■ **Text**:
Over the last four decades, Naresh and Rajesh Bedi have used their talents and energies to capture the beauty and mystery of India’s wildlife through their documentaries and photographs. Their films are entertaining, educative and always carry a strong conservation message. They have been fortunate to witness and record rarely-seen behaviour, contributing to the scientific understanding of India’s natural history. Their exceptional achievements have been rewarded with national and international recognition.
Although pioneers in the field of wildlife filmmaking, in their career of 5 decades, you would have never seen them blowing their own trumpet. They have always believed in speaking through their work and creating masterpieces; their numerous national and international awards are a testament to that. The extent of their skill, know-how, and unwavering grit, dedication, and passion towards their work and craft remains an inspiration to all, especially the younger lot interested in conservation, environment and animal life.
Recently they have worked upon a film on the snow leopard, which was screened to a small group of friends and admirers. Some excellent coverage of this rarely sightly animal, gripping narrative stretching over a few years of filming, highlight this elusive cat, another example of the skills of the two brothers.
The beauty, elusive nature, and rarity of snow leopards make them a subject of fascination and intrigue. Their world population is thought to be dwindling every year – but nobody knows for sure – estimates range between 4,000 and 6,500 individuals.
Snow leopards prowl the most inaccessible heights of central Asia’s mountains. In India, they inhabit the Trans-Himalayan region – a high-altitude desert whose rugged topography, scant vegetation and fiercely cold winters make survival a severe challenge for both wildlife and people. Popularly known as the ‘grey ghost of the mountains’, the snow leopard is the most secretive and least understood of all the great cats. So thin on the ground and so elusive, they can be extremely hard to find, let alone film.
Here, is the synopsis of the film:
For many years, making a film about snow leopards in the wild was considered quite impossible. Tantalising glimpses of their secretive lives have been revealed in recent years, but no complete story that follows their intimate life.
Now in their youthful seventies, Naresh and Rajesh Bedi decided to take on the challenge.
So, the first question was funding. But what broadcaster would back two septuagenarians on a mad quest to film one of the most elusive animals in one of the most physically demanding environments? Cost was a huge deterrent but not for them. Given their passion, they were determined to ‘do’ it; they took the call to fund the entire enterprise themselves.

■ **Items from a data collection**:
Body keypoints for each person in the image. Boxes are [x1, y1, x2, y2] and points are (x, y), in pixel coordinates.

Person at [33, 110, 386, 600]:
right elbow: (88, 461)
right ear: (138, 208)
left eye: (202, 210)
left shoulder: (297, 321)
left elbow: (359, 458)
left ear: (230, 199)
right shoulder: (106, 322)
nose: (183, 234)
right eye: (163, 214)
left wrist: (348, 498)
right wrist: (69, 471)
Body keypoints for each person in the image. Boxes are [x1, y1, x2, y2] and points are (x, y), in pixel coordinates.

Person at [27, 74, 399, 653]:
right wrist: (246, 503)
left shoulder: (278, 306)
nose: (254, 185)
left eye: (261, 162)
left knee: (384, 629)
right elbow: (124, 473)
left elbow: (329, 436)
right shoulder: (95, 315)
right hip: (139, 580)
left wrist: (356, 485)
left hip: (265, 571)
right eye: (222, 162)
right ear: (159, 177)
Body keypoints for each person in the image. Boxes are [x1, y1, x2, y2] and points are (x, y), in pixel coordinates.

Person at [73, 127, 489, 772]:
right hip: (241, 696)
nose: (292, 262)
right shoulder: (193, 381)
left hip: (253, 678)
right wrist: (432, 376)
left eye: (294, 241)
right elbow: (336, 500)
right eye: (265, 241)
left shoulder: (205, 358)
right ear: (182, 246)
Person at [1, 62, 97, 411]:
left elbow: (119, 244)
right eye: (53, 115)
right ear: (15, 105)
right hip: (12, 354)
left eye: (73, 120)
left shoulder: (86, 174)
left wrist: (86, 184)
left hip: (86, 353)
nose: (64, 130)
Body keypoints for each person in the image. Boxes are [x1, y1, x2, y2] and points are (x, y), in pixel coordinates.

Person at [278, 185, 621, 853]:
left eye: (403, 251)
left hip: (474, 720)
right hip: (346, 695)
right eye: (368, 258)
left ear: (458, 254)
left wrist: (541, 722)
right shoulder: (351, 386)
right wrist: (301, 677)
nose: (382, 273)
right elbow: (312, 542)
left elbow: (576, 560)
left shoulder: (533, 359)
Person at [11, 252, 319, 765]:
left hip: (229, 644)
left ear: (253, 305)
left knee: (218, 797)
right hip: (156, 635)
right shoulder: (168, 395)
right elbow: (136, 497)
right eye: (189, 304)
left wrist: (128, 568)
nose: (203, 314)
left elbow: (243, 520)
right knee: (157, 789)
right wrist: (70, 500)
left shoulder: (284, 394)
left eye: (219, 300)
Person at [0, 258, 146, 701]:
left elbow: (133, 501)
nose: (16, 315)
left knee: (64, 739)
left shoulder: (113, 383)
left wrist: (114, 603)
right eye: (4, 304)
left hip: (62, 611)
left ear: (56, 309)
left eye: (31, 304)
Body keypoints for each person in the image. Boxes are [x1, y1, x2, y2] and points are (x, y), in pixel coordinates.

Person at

==

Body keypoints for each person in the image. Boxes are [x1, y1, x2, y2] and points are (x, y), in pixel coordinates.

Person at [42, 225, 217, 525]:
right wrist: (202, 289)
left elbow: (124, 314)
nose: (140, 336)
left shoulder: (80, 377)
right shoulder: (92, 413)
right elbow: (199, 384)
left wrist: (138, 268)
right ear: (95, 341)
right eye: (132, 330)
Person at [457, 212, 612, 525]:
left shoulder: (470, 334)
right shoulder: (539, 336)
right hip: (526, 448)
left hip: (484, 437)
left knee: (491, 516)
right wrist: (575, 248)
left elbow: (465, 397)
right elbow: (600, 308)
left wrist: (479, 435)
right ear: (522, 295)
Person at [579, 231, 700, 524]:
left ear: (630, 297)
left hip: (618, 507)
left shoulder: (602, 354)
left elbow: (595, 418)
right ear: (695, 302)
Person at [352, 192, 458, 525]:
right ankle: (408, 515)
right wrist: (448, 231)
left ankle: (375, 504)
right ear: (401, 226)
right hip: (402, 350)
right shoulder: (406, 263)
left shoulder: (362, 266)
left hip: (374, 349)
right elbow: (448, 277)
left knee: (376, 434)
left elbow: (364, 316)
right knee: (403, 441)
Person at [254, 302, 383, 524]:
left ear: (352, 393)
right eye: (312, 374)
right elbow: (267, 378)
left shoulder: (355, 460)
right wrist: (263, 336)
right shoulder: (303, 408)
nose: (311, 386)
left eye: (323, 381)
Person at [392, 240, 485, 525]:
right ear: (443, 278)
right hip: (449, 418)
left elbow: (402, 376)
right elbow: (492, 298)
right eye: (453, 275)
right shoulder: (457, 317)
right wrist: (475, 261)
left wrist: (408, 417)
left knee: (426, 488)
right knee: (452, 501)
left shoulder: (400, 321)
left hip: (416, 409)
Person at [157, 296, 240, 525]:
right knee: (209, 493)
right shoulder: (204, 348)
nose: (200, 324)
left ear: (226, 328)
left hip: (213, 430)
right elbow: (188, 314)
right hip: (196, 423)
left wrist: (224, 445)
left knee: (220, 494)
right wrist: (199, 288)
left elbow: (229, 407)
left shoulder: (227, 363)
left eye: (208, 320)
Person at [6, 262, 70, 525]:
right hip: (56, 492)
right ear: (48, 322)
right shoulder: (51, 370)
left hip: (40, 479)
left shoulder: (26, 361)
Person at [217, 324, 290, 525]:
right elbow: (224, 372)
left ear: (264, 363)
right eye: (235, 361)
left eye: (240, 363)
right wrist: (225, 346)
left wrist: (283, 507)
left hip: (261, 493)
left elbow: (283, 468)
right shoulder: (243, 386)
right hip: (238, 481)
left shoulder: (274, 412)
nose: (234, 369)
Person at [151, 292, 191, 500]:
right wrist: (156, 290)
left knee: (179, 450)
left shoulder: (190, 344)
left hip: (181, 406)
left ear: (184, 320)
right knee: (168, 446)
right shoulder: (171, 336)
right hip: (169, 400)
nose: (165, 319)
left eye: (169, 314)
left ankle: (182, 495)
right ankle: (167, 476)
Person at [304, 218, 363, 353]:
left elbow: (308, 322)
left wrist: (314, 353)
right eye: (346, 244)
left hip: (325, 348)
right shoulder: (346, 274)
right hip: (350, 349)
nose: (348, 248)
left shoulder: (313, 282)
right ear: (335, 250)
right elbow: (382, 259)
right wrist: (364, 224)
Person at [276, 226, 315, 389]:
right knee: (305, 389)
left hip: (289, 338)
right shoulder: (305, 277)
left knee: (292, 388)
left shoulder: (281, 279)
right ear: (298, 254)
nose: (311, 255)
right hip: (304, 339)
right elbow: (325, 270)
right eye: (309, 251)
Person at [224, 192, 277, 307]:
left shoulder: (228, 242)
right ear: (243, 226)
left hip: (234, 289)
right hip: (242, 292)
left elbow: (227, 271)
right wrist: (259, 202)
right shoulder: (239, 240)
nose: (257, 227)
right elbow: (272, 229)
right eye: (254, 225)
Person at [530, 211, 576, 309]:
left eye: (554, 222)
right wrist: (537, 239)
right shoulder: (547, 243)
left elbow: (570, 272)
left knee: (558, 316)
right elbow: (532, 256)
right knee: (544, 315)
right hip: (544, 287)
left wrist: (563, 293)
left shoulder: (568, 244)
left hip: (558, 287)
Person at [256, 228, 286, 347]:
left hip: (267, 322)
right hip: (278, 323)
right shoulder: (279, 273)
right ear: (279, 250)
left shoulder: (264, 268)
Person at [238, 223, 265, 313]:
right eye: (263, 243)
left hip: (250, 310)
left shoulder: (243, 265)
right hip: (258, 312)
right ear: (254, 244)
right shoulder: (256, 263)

---

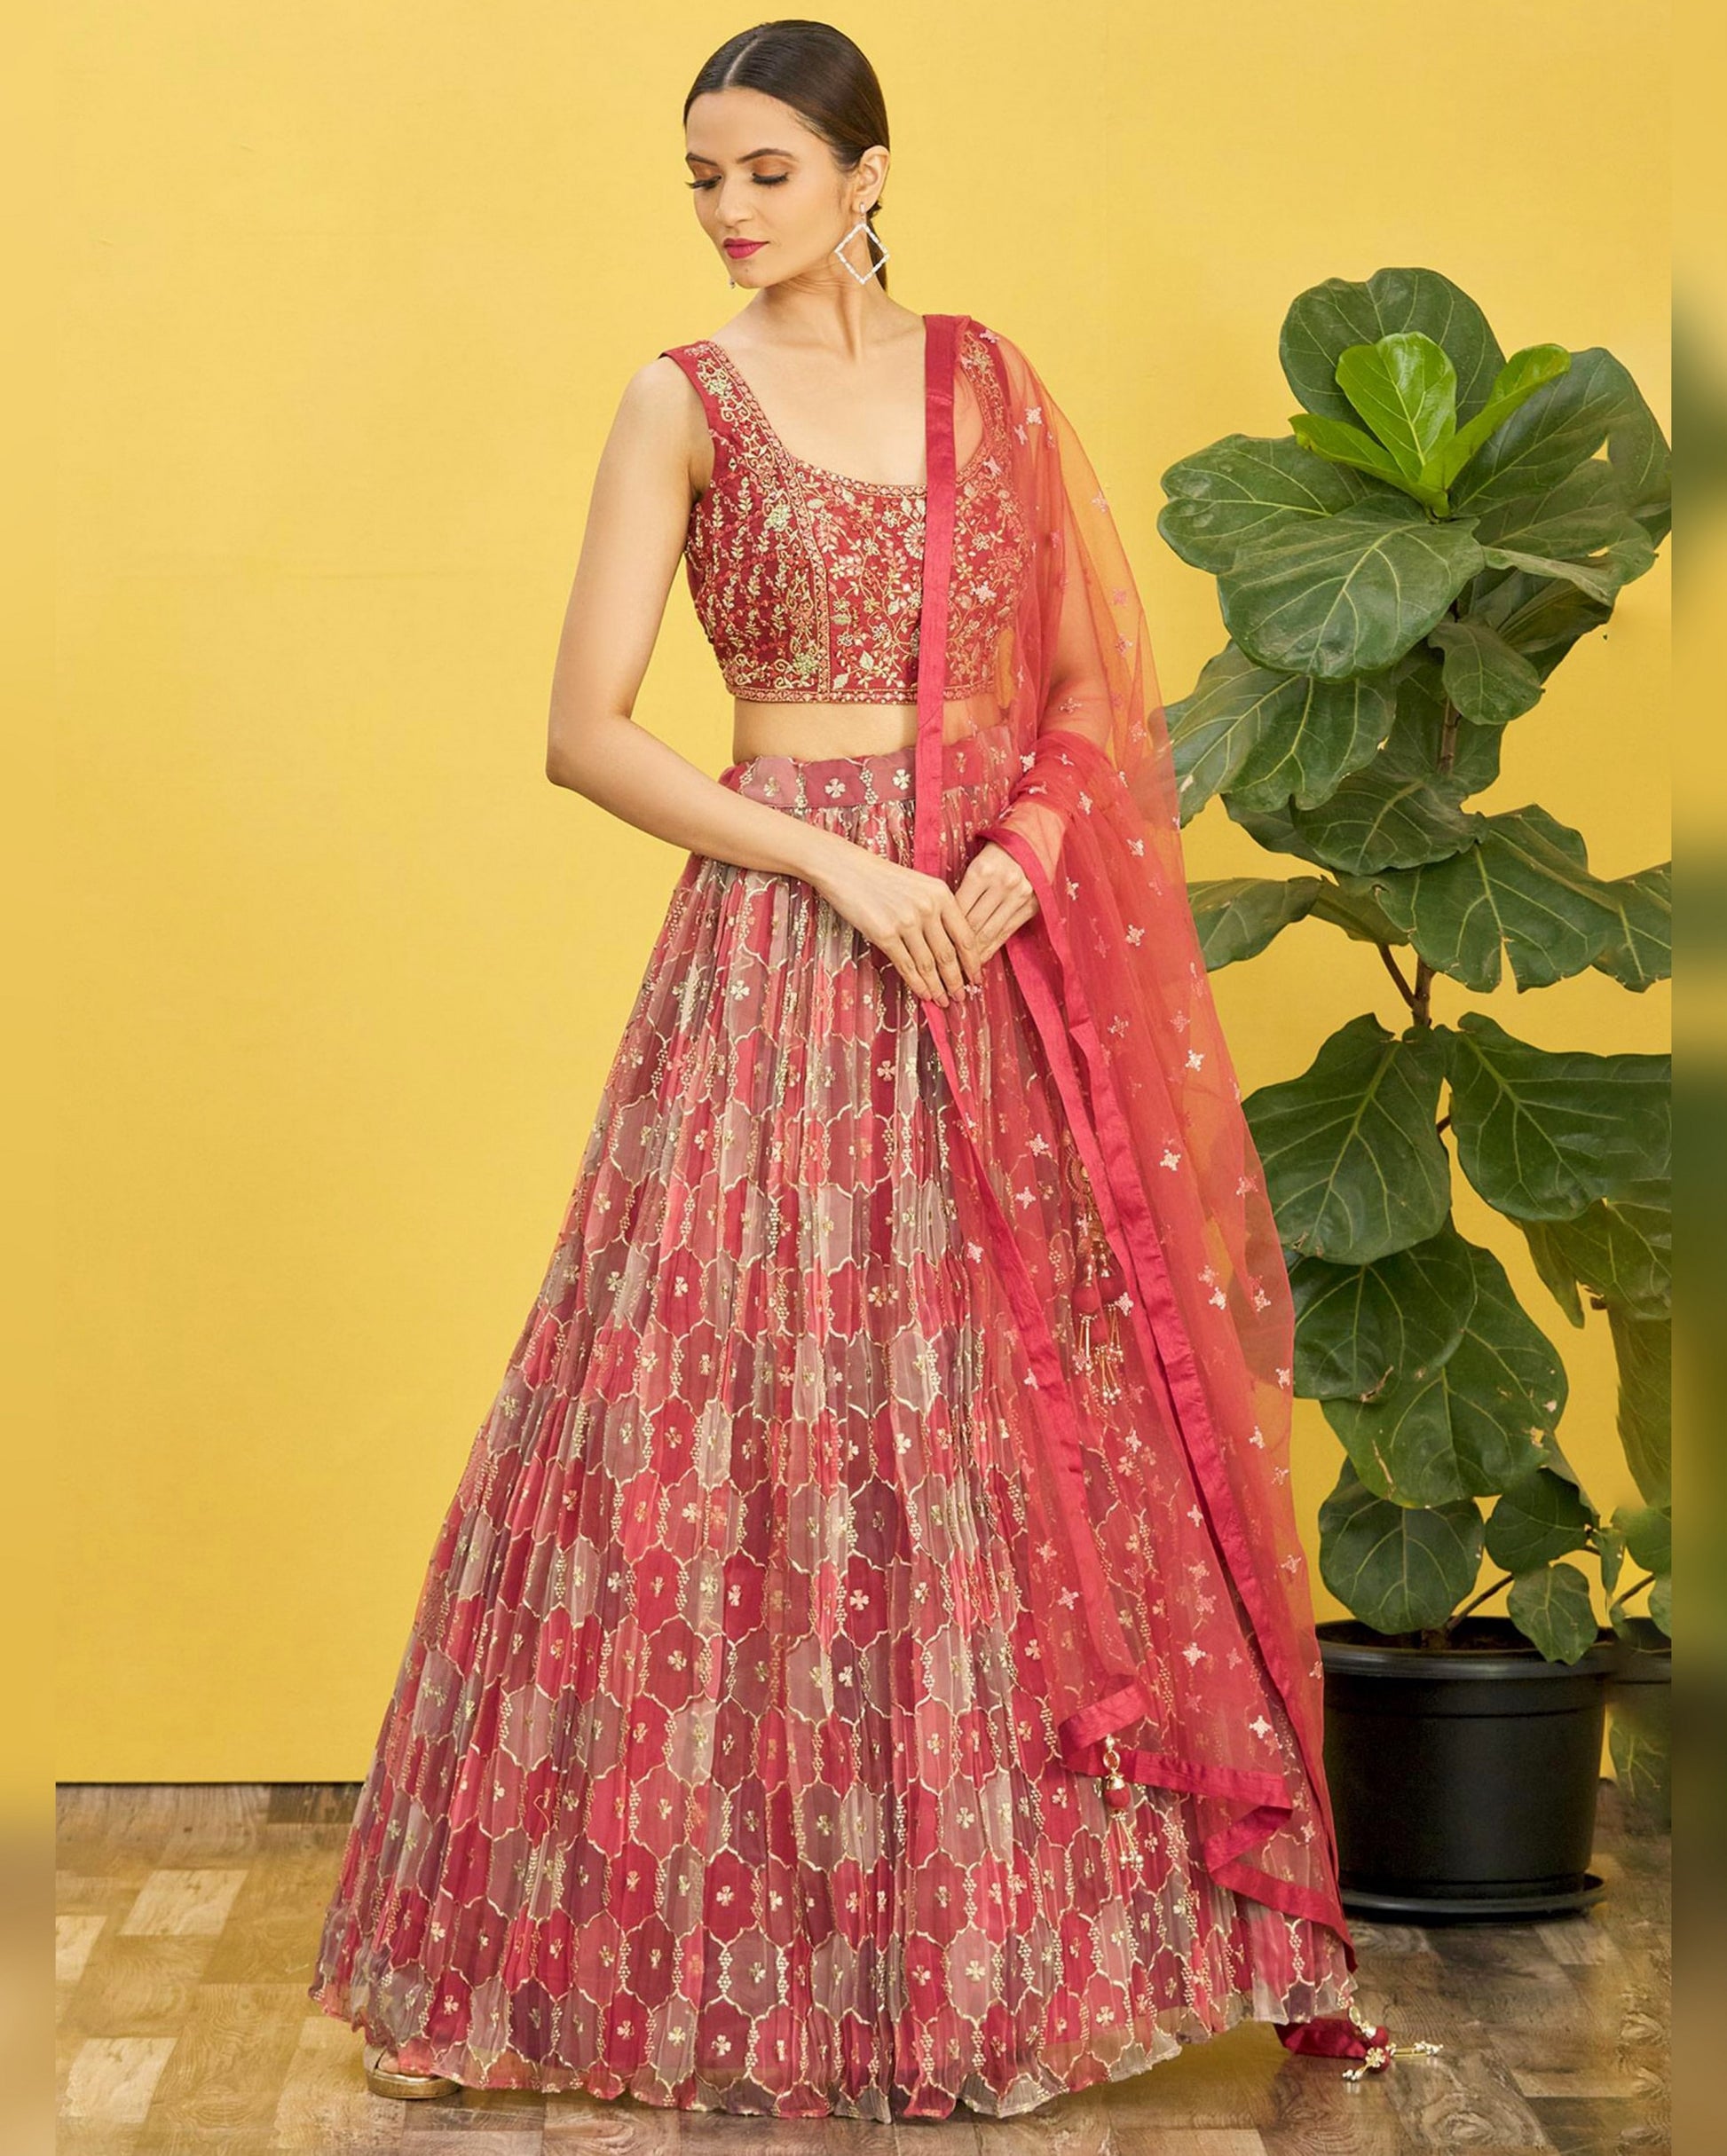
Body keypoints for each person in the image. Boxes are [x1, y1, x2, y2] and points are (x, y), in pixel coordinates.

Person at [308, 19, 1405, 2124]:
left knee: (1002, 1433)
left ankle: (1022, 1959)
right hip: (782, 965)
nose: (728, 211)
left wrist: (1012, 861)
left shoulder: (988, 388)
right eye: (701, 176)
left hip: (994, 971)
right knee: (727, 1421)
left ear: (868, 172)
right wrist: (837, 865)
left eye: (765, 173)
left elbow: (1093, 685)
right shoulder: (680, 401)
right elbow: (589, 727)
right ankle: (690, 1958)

■ **Task set**:
1) Do these statements agree with the text on the Bedi brothers? (a) The brothers paid for the snow leopard film project themselves. (b) In India, snow leopards live in the Western Ghats. (c) The snow leopard film was first shown to a large public audience. For each, answer yes or no and quote the deciding words of the text.
2) According to the text on the Bedi brothers, what are snow leopards popularly known as?
3) Carry the text on the Bedi brothers forward from the point where it stops.

■ **Your written answers**:
1)
(a) Yes: "they took the call to fund the entire enterprise themselves"
(b) No: "In India, they inhabit the Trans-Himalayan region"
(c) No: "screened to a small group of friends and admirers"

2) The ‘grey ghost of the mountains’.

3)
Twenty-five years ago, the Bedi Brothers presented the first rare glimpses of snow leopards to the world, filmed in Ladakh. Choosing the Spiti Valley in the state of Himachal Pradesh, not far from Ladakh, they returned to fulfil their long-cherished dream to make a more intimate study of these mysterious big cats. They set up base in the remote village of Chicham at the altitude of 4,120 metres. Over five years, with the cheerful help of several local guides, they finally succeeded where many others have failed.
Chasing Shadows (2 x 51 mins) and the one-hour version, Spirit of the Mountains (1 x 60 mins), reveal the usually unseen lives of snow leopards in vivid detail. Camera traps placed beside their favourite scent-marking rocks, monitored over several months, revealed that there were only 3 or 4 snow leopards in the vast mountain landscape within reach of Chicham. They included one elderly male, which the Brothers named Karma.
The team tracked him through the changing seasons, year after year. The dominant male of the area, he rarely crossed paths with females, solely to mate. Following Karma’s coupling with a female, Lhamo, the Bedi Brothers hoped to find her den and cubs. It was challenging in the vast and complex terrain of high-altitude meadows and forbidding cliffs.
But finally, a den was found, with two small cubs (perhaps the first to be filmed in India). Brief encounters with the timid family over the following months reminded the team how difficult a task they had set themselves.
There are dramatic hunting sequences, intimate shots of snow leopards feeding at ibex and bharal carcasses, and staggeringly beautiful scenes of them in the snow-clad landscape. But by the third year, age was catching up with Karma; he looked weak and had resorted to killing yak calves.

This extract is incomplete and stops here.